▸ EXERCISE:
Continue the article on chest pain observation unit savings from its last sentence.

▸ PASSAGE SHOWN:
"""
Observation unit saves $567/patient
Observation unit saves $567/patient
Admitting patients is more costly
There’s always a concern that a chest pain patient who is sent home should have been hospitalized, and a hospitalized patient should have gone home. Both scenarios not only carry patient care and ethical implications, but can add to cost depending upon outcomes.
The concerns can be ameliorated by an alternative patients who might otherwise be sent home directly from the emergency department (ED) are sent to an observation unit. (See Cost Management in Cardiac Care, August 1997, p. 93.) There it may be determined that they need hospitalization anyway for an acute myocardial infarction (AMI) or other condition, or they are discharged. Consider this recent study, just one of many clinical trials going on today that show substantial savings for observation units.
Cook County Hospital in Chicago compared costs of an ED-based accelerated diagnostic protocol with hospitalization.1 Investigators wanted to determine whether use of an observation unit could reduce hospital admission rates, total costs, and lengths of stay for chest pain patients ultimately needing admission. Mean costs and lengths of stay of all patients randomized to the unit, including those subsequently hospitalized, were lower than mean costs and lengths of stay for those randomized to the hospital.
They concluded that the observation unit patients cost $1,528 vs. $2,095 for the admitted patients. Utilizing the observation unit saved $567 in total hospital costs per patient treated, and no deaths or complications occurred among those patients. The $567 savings translates into $238 million annually. Observation unit patients spend fewer hours in the hospital 33.1 vs. 44.8 and the hospital didn’t have to go to the trouble of admitting and discharging.
"""
▸ DATA SECTION:
"""
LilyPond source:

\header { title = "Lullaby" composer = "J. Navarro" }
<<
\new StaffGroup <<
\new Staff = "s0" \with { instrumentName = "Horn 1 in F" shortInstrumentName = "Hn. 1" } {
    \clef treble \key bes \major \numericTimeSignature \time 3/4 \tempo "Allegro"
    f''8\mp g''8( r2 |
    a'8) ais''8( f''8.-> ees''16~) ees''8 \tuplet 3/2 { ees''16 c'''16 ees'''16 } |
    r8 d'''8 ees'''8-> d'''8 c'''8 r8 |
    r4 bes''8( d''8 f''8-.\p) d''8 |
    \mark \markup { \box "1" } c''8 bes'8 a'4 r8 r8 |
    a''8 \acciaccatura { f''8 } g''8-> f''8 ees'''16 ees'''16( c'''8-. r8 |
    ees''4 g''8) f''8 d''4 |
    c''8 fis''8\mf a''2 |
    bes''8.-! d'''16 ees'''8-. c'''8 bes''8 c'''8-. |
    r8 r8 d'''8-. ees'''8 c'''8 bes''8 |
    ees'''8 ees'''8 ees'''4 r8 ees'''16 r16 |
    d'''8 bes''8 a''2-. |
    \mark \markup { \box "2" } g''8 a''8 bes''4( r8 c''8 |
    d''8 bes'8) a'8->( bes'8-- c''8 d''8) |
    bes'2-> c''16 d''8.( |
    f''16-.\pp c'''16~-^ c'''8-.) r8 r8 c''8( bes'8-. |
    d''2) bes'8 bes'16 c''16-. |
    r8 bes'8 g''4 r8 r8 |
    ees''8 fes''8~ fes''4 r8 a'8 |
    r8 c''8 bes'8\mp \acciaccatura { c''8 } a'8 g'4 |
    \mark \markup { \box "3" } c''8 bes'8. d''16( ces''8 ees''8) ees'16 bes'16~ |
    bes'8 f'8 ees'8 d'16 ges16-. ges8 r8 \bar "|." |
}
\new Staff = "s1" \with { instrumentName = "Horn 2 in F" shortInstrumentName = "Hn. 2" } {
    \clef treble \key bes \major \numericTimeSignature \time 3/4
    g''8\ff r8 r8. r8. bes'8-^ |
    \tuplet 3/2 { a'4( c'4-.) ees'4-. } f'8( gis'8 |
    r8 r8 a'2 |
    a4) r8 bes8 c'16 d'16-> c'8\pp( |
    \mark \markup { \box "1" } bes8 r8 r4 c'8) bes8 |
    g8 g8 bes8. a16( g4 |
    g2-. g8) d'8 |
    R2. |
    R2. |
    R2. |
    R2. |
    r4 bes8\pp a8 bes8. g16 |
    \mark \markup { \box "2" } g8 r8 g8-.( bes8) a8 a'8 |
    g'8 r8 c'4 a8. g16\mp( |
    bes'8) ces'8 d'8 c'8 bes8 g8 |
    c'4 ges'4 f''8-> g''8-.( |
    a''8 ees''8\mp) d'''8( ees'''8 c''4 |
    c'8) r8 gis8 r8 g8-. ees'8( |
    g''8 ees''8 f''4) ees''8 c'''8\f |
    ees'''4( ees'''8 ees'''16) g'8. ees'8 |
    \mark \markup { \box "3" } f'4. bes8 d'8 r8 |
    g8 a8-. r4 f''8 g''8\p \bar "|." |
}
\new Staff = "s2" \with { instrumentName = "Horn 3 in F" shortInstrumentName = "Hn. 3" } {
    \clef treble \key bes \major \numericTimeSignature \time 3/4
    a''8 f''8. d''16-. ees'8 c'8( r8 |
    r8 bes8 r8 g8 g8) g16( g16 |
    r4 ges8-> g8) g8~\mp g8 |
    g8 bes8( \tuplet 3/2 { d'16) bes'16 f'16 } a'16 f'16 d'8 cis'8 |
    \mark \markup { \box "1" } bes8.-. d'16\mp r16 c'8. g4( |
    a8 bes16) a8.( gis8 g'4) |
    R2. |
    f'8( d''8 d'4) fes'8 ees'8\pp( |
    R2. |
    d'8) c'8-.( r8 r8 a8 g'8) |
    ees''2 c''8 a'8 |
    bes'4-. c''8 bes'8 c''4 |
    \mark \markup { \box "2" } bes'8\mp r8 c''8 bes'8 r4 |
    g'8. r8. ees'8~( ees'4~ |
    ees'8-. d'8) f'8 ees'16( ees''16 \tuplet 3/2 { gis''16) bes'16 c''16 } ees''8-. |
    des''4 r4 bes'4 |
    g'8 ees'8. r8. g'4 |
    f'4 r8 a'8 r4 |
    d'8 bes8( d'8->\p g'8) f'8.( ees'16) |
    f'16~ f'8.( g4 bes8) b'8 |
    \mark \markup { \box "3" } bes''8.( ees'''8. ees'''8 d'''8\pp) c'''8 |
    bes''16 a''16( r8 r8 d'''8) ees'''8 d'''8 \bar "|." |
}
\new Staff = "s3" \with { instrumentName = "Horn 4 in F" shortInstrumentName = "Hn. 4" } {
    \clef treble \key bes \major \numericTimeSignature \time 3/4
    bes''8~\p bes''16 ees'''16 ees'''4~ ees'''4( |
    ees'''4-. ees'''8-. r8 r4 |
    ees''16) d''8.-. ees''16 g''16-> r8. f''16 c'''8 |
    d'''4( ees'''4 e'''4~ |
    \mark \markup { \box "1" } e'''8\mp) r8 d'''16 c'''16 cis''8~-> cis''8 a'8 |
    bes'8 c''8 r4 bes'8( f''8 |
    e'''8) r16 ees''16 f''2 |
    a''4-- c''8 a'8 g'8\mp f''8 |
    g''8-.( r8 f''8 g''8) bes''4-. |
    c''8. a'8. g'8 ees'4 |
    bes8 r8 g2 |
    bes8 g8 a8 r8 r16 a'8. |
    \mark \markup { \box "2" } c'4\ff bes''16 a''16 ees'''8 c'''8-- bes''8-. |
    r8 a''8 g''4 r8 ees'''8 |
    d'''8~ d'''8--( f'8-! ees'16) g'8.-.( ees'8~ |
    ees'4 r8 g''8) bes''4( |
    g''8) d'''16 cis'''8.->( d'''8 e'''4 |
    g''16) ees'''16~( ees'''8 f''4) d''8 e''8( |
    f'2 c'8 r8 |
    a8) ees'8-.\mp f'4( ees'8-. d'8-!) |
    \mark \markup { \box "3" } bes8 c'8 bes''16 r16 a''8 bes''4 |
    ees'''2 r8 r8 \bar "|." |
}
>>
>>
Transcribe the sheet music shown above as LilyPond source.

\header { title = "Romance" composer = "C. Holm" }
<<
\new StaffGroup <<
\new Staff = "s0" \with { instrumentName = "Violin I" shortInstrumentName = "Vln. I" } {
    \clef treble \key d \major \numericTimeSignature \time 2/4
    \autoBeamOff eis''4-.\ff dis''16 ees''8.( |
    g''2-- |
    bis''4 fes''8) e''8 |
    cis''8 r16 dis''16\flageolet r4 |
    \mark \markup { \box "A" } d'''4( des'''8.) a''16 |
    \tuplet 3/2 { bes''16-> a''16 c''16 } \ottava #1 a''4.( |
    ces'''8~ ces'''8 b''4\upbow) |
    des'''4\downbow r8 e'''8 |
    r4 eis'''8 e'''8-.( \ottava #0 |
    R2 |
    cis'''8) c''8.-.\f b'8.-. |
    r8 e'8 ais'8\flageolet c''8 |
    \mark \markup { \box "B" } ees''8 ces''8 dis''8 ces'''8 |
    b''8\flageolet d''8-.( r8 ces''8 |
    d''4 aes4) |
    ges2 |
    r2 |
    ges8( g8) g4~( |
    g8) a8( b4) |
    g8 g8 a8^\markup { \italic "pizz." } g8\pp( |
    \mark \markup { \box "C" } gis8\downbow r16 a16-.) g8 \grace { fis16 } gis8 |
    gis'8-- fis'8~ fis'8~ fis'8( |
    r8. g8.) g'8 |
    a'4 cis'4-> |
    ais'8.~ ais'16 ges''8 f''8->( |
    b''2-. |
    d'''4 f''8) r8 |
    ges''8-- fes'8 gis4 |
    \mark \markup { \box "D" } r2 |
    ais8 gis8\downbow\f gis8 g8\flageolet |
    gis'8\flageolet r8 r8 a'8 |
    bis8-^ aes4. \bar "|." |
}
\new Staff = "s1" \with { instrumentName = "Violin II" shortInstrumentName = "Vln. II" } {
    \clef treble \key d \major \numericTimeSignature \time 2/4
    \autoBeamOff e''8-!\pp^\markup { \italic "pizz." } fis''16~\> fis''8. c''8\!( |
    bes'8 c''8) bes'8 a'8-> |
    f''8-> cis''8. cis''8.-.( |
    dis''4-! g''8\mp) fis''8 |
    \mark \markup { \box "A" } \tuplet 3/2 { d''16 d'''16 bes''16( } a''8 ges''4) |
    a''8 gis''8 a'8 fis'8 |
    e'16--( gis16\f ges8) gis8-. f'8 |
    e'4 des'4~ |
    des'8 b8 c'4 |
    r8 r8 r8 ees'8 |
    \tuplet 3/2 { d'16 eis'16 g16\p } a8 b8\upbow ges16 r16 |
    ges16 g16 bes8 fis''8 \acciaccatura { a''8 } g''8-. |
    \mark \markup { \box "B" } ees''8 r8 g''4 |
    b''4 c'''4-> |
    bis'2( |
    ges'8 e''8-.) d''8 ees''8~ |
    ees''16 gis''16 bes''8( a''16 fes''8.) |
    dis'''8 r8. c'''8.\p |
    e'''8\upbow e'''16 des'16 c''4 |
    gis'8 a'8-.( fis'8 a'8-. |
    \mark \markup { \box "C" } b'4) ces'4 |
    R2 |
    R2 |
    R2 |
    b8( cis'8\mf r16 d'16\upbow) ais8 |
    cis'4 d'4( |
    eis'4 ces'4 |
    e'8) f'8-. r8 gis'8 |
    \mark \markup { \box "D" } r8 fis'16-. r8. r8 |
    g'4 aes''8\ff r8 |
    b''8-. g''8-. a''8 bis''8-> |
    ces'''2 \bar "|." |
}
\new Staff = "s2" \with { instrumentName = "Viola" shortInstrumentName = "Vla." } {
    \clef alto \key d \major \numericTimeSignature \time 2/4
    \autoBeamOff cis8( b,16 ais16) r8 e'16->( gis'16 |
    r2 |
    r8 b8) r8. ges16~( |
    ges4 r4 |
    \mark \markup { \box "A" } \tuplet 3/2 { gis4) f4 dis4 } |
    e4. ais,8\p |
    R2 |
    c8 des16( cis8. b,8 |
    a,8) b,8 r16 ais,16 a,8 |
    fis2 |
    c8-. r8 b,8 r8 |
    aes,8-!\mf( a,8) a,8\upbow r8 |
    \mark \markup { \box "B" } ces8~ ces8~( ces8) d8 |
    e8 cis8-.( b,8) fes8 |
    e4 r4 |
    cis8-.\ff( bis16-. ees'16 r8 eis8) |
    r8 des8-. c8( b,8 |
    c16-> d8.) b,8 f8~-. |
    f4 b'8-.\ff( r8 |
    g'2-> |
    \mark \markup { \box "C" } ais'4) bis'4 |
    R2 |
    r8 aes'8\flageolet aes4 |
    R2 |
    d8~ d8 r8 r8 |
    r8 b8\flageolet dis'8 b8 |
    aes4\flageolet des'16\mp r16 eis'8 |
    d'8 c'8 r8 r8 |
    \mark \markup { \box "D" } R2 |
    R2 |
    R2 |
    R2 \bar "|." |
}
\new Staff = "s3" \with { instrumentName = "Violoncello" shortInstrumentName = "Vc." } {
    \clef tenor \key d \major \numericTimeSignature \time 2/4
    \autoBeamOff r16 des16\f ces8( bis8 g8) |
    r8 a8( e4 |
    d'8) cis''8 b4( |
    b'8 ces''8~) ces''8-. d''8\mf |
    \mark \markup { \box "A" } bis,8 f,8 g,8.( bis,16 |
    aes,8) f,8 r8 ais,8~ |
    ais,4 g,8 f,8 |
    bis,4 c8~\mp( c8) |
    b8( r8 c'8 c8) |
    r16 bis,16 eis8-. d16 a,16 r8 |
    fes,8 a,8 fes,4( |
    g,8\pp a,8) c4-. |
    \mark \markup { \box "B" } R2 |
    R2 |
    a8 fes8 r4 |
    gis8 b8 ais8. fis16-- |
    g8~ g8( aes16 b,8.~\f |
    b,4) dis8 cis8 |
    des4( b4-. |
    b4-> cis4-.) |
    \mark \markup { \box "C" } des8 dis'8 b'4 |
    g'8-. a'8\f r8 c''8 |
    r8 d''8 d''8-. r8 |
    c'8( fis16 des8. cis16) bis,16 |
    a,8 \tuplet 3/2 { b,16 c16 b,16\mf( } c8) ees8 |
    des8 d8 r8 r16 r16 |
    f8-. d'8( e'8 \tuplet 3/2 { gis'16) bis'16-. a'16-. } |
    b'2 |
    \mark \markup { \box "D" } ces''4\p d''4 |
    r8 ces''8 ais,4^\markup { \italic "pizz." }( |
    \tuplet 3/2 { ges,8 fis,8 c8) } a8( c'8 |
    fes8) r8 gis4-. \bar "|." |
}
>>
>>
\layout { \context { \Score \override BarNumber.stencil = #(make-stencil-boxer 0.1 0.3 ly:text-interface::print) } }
"""
▸ RESULT OF THIS EXERCISE:
Another study concluding that a rapid protocol in an observation unit was more cost-effective than routine hospital care was conducted by the Rapidly Ruling Out Myocardial Ischemia (ROMIO) investigators who randomized participants to admit or observation in a chest pain unit.2 o diagnoses were missed. The patients’ average lengths of stay were 12 hours in the observation unit as compared to 24 in the hospital. The initial cost was $893 for the ED and $1,349 for the hospital, and 30-day charges were $898 and $1,522.
While chest pain is the chief complaint presenting to the ED, and 60% of people presenting are admitted, AMI’s missed diagnosis is the No. 1 malpractice problem. AMI consumes an estimated 39% of the malpractice dollar.
Your facility might have an outpatient observation unit that uses accelerated protocols to diagnose myocardial ischemia among low-risk patients. It may variously be called a rapid treatment center, a clinical decision unit, or a rule-out-AMI unit. An estimated 27% of the nation’s hospitals have such an area, and 2% to 6% of patients seen in the ED are transferred there.
References
1. Roberts RR, Zalenski RJ, Mensah EK, et al. Costs of an emergency department-based accelerated diagnostic protocol vs hospitalization in patients with chest pain. JAMA 1997; 278:1,670-1,676.
2. Gomez MA, Anderson JL, Karagouniet LA, et al. An emergency department-based protocol for rapidly ruling out myocardial ischemia reduces hospital time and expense (ROMIO). J Am Coll Cardio 1996; 28:25-28.